Anthropology "Big Idea": Archaeological field techniques
Sustainability "Big Ideas": There is no "away", as in to throw away, and small actions can lead to large impacts.
Context for Use
This assignment asks students to look at the garbage we create as a culture in a deeper and more connected way. Archaeology is an excellent field tool for looking at material evidence (garbage, in this case), and theorizing about the culture that creates and uses it. We will be focusing the lens of archaeology on our own culture by closely examining the garbage we create.
Description and Teaching Materials
This is the first of two segments to the Garbage Archaeology Research Lab assignment. The idea is to get students thinking about human material culture, or *STUFF*. Your stuff, my stuff, our stuff. What is it, where does it come from, who pays for it, with what currency, and where does it go? Why do we want it or need it, and is really worth the cost?
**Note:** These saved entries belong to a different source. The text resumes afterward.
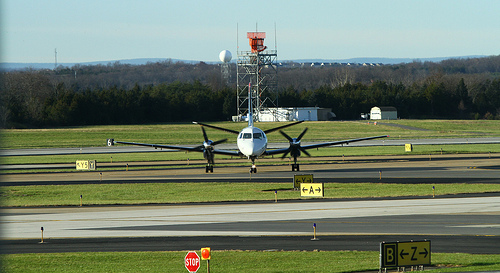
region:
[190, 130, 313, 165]
the planes propellers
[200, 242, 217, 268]
red light on the grass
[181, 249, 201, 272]
a red stop sign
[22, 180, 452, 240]
lights on the runway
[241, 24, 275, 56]
a satelitte on the tower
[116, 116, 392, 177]
a white twin propeller plane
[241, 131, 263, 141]
the windshield for the plane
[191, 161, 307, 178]
wheels on the ground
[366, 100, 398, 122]
a white barn in the field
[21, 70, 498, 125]
Trees behind the buildings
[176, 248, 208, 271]
red stop sign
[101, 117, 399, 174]
airplane on taxi way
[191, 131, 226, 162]
propeller of airplane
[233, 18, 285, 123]
radio tower in background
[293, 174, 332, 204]
yellow and black sign with A and arrows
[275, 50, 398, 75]
buildings in far background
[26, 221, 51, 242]
beacon lights on runway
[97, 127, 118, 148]
sign with number six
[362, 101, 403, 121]
barn style building in background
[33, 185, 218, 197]
grassy area between taxi ways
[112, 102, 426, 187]
Plane sitting on runway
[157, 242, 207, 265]
Stop sign is red and white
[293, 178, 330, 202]
Yellow and black sign on runway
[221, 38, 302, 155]
Tower behind the plane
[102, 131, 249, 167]
Long wing on the plane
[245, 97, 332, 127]
Building in the background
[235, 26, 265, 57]
Control tower building is red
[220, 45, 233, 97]
White water tower in the background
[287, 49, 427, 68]
Mountains behind the wooded area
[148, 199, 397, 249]
Pavement in front of the plane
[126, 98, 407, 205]
Plan on the runway.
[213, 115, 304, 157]
Window on the plane.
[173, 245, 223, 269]
Stop sign on the grass.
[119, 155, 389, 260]
Runway under the plane.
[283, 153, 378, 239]
Sign on the road.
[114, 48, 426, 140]
Trees in the background.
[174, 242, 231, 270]
Red stop sign on the road.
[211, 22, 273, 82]
Tower in the background.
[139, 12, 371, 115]
Blue sky behind the trees.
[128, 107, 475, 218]
Wings on the plane.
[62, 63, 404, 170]
parked single small plane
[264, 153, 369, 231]
small yellow sign with a bold A and directional arrows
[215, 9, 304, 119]
small steel communications tower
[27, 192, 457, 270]
runway of airport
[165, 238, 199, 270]
red octagonal stop sign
Students will receive an introduction to the global materials economy in the 20 minute video, "The Story of Stuff". After watching the video, students will discuss key concepts on the course discussion board.
Student Assignment: Garbage Archaeology Assignment Part 2– Experience Lab / Field Research
When archaeologists study the remains of human culture, much of the evidence they have to work with is actually the refuse, or garbage, that individuals and groups have left behind. Archaeologists find the remains of various items in situ, then catalogue them carefully, taking care to note their location and relationship to other objects. It is these remains of material culture that have given us much of the information we now have about prehistoric human societies.
This lab assignment is to evaluate modern garbage, as an archaeologist, and extrapolate as much as you can about our culture, based on your material evidence, using the structures and principles outlines in "The Story of Stuff" (http://www.storyofstuff.com).
The first step in this assignment is to choose a piece of garbage (hereafter referred to as "evidence"). This can be something that you have seen in the trash, have thrown away recently or are about to throw away, or something that someone you know is throwing away. It could even be a piece of furniture that someone has placed on a street corner. You have complete freedom as far as the evidence you choose to research.
Student Handout: Garbage Archaeology Student Presentations Template
This is a template for the student to follow to prepare for their presentation.
Garbage Archaeology Assignment Part 1 (Microsoft Word 93kB Oct21 11)
Garbage Archaeology Assignment Part 2 (Microsoft Word 148kB Oct21 11)
Garbage Archaeology Student Presentation Template (Microsoft Word 99kB Oct21 11)
Teaching Notes and Tips
This assignment could also be adapted to include a service learning component. Working with a Community Partner such as Puget Soundkeepers Alliance (http://pugetsoundkeeper.org/), garbage collection projects could be arranged. Students could work in groups and document the kinds of trash they find. This sort of thing is much easier to arrange in a grounded course than in an online format.
References and Resources
The Story of Stuff Project. The Story of Stuff. http://www.storyofstuff.org/
The Story of Stuff Project's goal is to extend the film's, the Story of Stuff, impact on society. The project achieves this by creating a public debate on various environmental, social, and economical topics, among other things.